= James Pickering Dovel =

American author and inventor

James Pickering Dovel (26 December 1868 – 30 July 1948) was an author and inventor who researched and improved blast furnace operations. In 1940 he received the Modern Pioneer Award from the National Association of Manufacturers in honor of his "distinguished achievement in the field of science and invention."

Born in 1868 in Pickerington, Ohio, he spent his early years running a farm for his invalid father. He invented a mechanical corn harvester at the age of seventeen, after realizing the need for labor-saving machinery on the farm. While the device was never patented, it was adopted by several manufacturers of farm equipment.

The depression of the 1890s drove Dovel, his wife and children to the city, where he was hired at Columbus Steam and Boiler Company.
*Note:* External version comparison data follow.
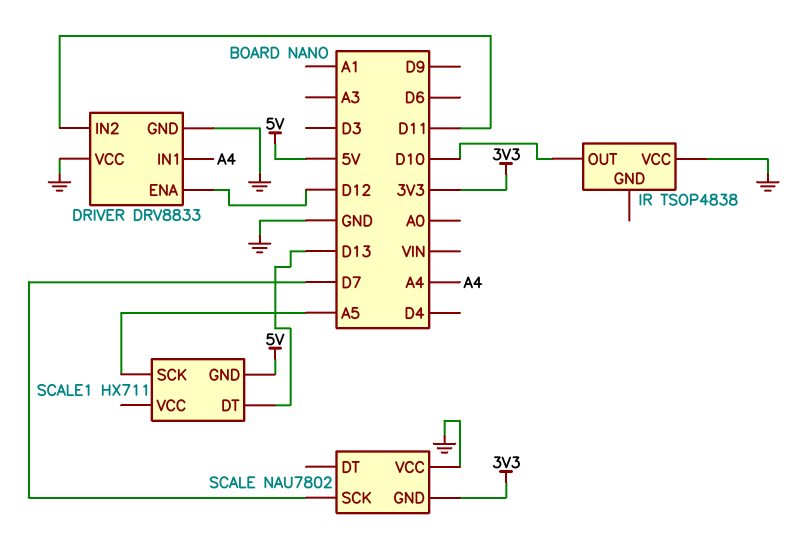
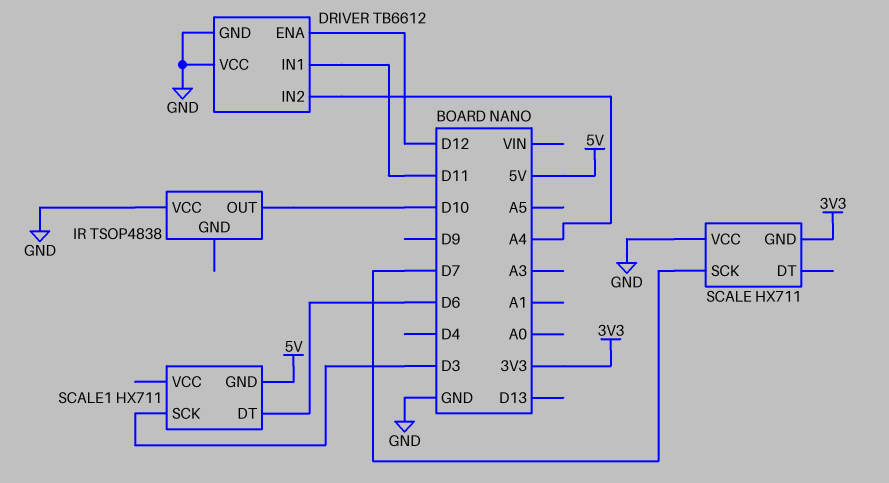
DRIVER: DRV8833 -> TB6612
DRIVER pin IN1: A4 -> D11
DRIVER pin IN2: D11 -> A4
SCALE: NAU7802 -> HX711
SCALE1 pin DT: D13 -> D6
SCALE1 pin SCK: A5 -> D3

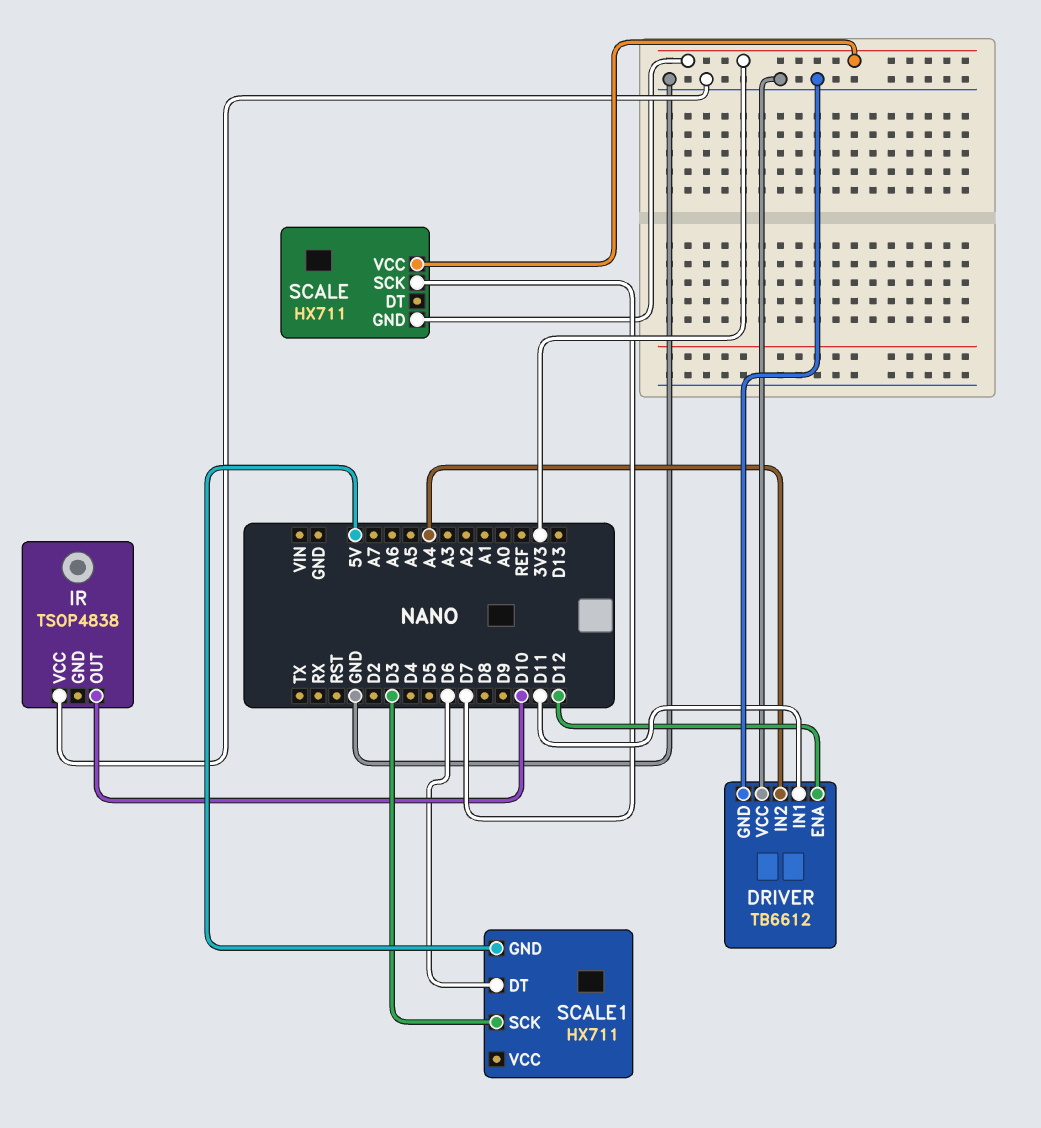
SCALE pin VCC: GND -> 3V3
Within days, he was promoted to foreman, launching a long career in industrial invention.

In 1905 Dovel moved to Birmingham to become superintendent of the Birmingham Engineering Company. While there, he supervised construction of a blast furnace for Woodward Iron Company. Four years later, he joined the Sloss Furnace Company as superintendent of construction.

For the next twenty-one years, Dovel developed gas cleaning equipment, modified the design of the furnaces, and improved the linings of the furnaces. In all, some seventeen patents are credited to Dovel. Sloss's No. 2 Furnace, rebuilt in 1927, included many of these inventions, earning Dovel and Sloss a national reputation for innovation. Arthritis confined Dovel to bed in 1933. During World War II, Dovel worked by telephone from his hospital bed, advising blast furnace operators around the country in the use of his many patented innovations. At the time of his death, more than fifty furnaces were using his inventions.